The idea is that retailers and vendors are implementing additional security measures beyond PCI. “As new security measures are implemented, the criminals will adapt,” Mahoney says. “PCI will not develop according to some grand master plan—it will evolve to address card security weaknesses as they are exploited. [Retailers] are wondering if they will be the ‘slowest antelope’ that attracts the interest of the pack of lions.”
How to Lock Down a Pump
PCI rules sometimes fail to cover what many feel are obvious data vulnerabilities at c-stores. Data “skimming,” or placing devices on dispenser card readers, is one of them. Gray Taylor of PCATS and NACS believes that “locking down” the pumps by initiating steps to deter tampering may be an even better use of an operator’s resources than actual PCI compliance.
“Some guys may say, ‘On a risk basis, I’m not going to spend where the return is not there,’ ”
Taylor says. “It may not make economic sense to these guys. I’d rather see them spend money on locking down dispensers. That’s one place we have a problem.” Taylor says he’s not asking for PCI to mandate locking dispensers down. “We’re trying to get the industry to do it on its own,” he says. Here are some tips from NACS:
- Use serialized security strips over all access doors that need protection.
- Rekey the locks on dispenser doors that have access to electronic payment data.
- Consider investing in anti-breach kits for dispensers that many manufacturers now offer. These kits notify and shut down dispensers that are accessed without proper security-code entry.
Retailers concerned about data security should take precautionary steps that begin with attaining PCI compliance and evolve into active data-protection efforts. Here are a few steps NACS suggests:
- Start identifying systems that touch credit-card holder data.
- Get familiar with PC I standards through the PCI website at pcisecuritystandards.org or through NACS at nacsonline.com.
- Contact software and hardware vendors. Many have developed internal resources to educate users on PCI requirements and what their products offer in terms of compliance.
- Contact card processing and network service providers. These companies should also have protective measures in place.
- Conduct internal assessments.
- Consider hiring an outside consultant if things get too complex.
What (Else) Can Go Wrong?
Often, retailers believing they are compliant may lose sight of the obvious, which loops back to the ongoing nature of data security. Retailers can have detection systems in place to spot data thieves, but they have to monitor them. Here are a few tips from Omega ATC, based in St. Louis:
Go further (vs. not far enough). A retailer may believe that simply filling out a quarterly questionnaire or segmenting the card data environment will mean both compliance and data security. Such is not the case.

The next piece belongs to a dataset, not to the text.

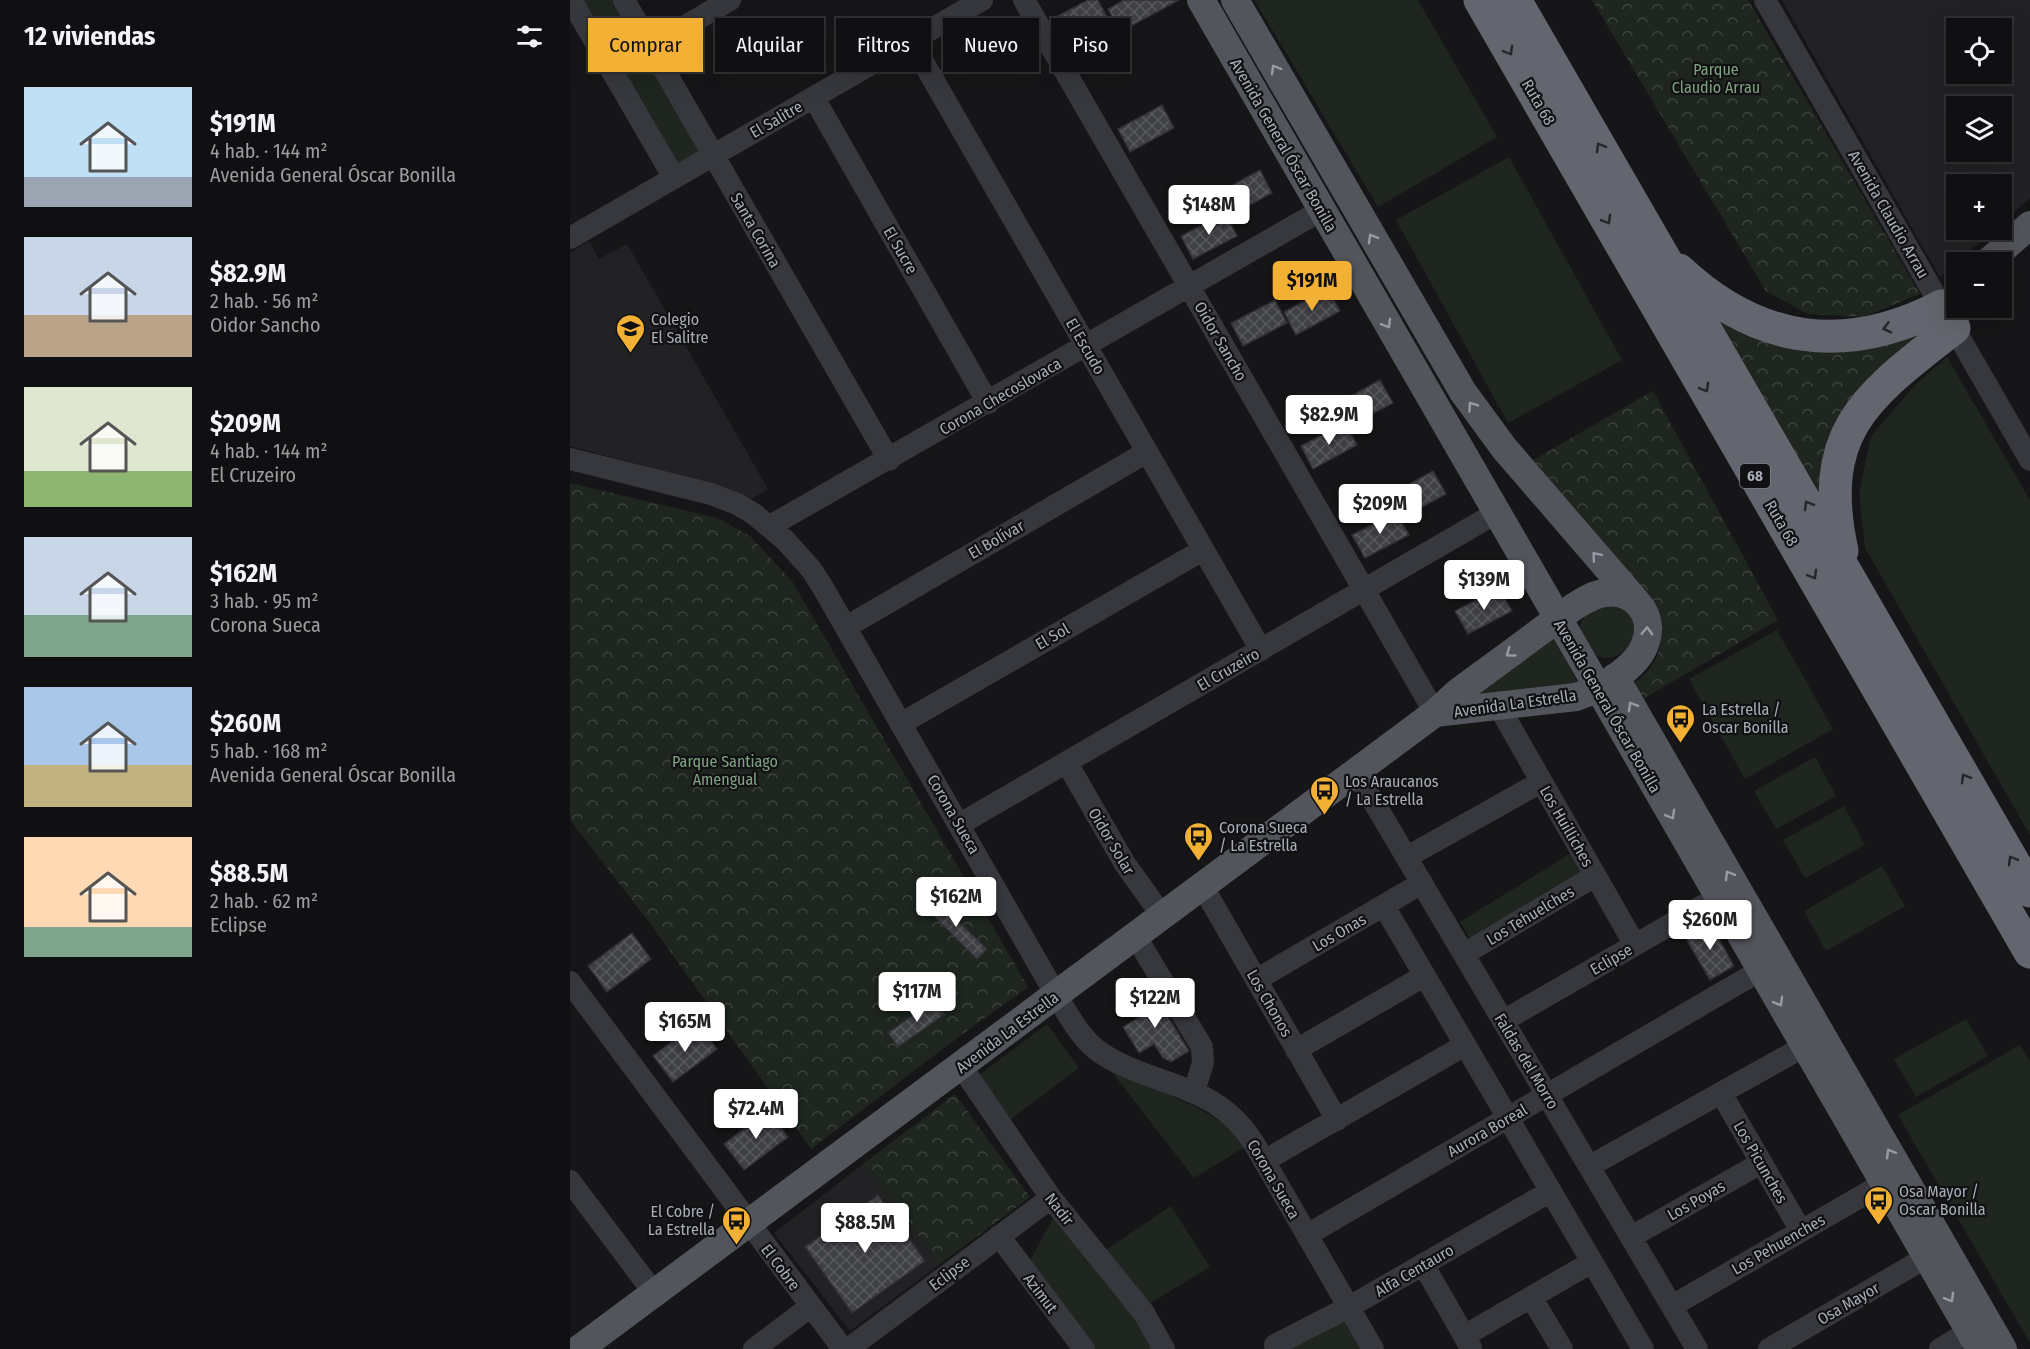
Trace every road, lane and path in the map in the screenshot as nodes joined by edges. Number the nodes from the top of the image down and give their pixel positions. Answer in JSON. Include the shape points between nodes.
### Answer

Keeping up with updates. Many of the monitoring systems are Windows-based, so retailers have to keep updated with patches and monitor file integrity.
Plugging vulnerable areas. Things such as default settings in many systems—sometimes opened by third parties—can give access to data thieves.
Monitoring for threats. One of the biggest mistakes a retailer can make is to install antivirus protection but fail to review the reports, allowing for an intrusion simply because no one did anything when the alert sounded.
Turnover. Typically the well-paid, central IT staff person is a constant, but his or her support staff may fluctuate, providing no continuity of experience and knowledge.